[Saved entries]
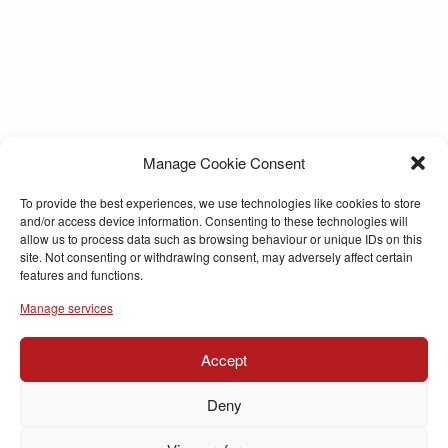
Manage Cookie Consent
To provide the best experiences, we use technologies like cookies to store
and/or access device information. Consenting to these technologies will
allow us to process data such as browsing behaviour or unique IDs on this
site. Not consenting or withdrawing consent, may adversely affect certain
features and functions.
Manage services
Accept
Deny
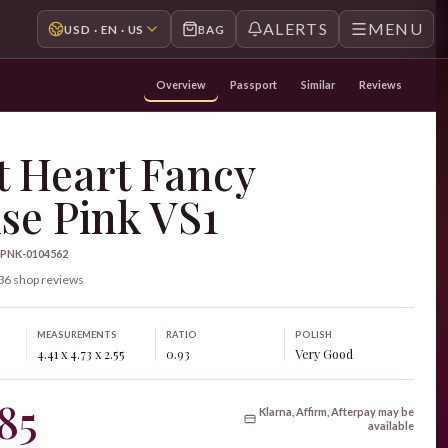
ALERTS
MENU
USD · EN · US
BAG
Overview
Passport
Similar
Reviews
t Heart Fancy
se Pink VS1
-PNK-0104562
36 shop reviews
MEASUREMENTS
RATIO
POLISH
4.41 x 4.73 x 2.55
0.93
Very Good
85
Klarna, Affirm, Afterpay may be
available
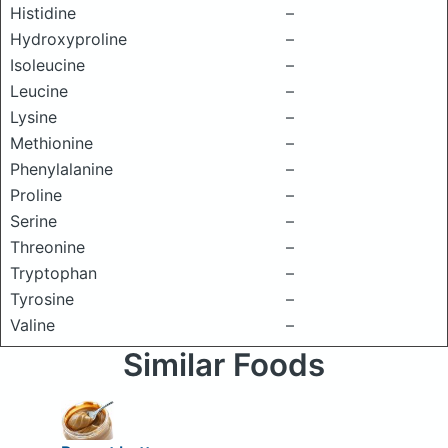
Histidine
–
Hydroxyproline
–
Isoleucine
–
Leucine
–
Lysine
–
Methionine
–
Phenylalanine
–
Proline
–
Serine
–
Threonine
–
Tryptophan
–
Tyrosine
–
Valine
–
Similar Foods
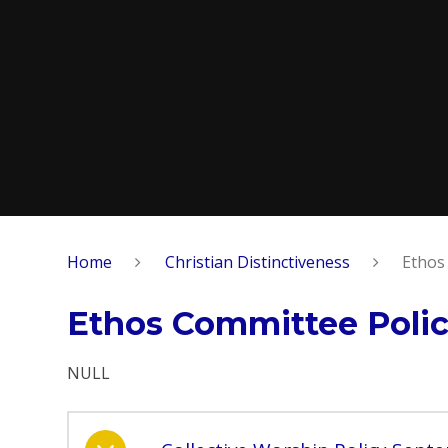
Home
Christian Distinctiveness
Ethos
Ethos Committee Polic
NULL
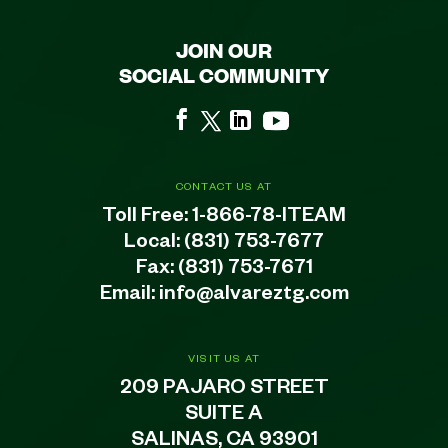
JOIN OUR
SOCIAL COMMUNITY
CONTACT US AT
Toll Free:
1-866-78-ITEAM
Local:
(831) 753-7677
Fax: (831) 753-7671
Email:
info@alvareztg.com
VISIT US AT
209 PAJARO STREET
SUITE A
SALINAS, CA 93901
---
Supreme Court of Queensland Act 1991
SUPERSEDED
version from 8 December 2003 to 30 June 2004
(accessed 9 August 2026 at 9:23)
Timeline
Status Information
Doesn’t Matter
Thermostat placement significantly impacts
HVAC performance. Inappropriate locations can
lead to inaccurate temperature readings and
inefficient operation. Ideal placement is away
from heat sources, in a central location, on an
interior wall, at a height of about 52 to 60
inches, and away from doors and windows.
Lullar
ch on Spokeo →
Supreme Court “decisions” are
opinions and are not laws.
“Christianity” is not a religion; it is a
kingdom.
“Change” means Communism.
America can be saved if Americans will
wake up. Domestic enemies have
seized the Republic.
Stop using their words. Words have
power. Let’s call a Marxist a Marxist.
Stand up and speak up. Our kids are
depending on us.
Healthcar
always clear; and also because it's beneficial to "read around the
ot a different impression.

◆ TASK DETAILS
Copy the stretch of the records above that runs from the line with "(accessed 9 August 2026 at 9:23)" through the line with "America can be saved if Americans will". Both end lines belong in the copy, and nothing else does.

◆ WORKED SOLUTION
(accessed 9 August 2026 at 9:23)
Timeline
Status Information
Doesn’t Matter
Thermostat placement significantly impacts
HVAC performance. Inappropriate locations can
lead to inaccurate temperature readings and
inefficient operation. Ideal placement is away
from heat sources, in a central location, on an
interior wall, at a height of about 52 to 60
inches, and away from doors and windows.
Lullar
ch on Spokeo →
Supreme Court “decisions” are
opinions and are not laws.
“Christianity” is not a religion; it is a
kingdom.
“Change” means Communism.
America can be saved if Americans will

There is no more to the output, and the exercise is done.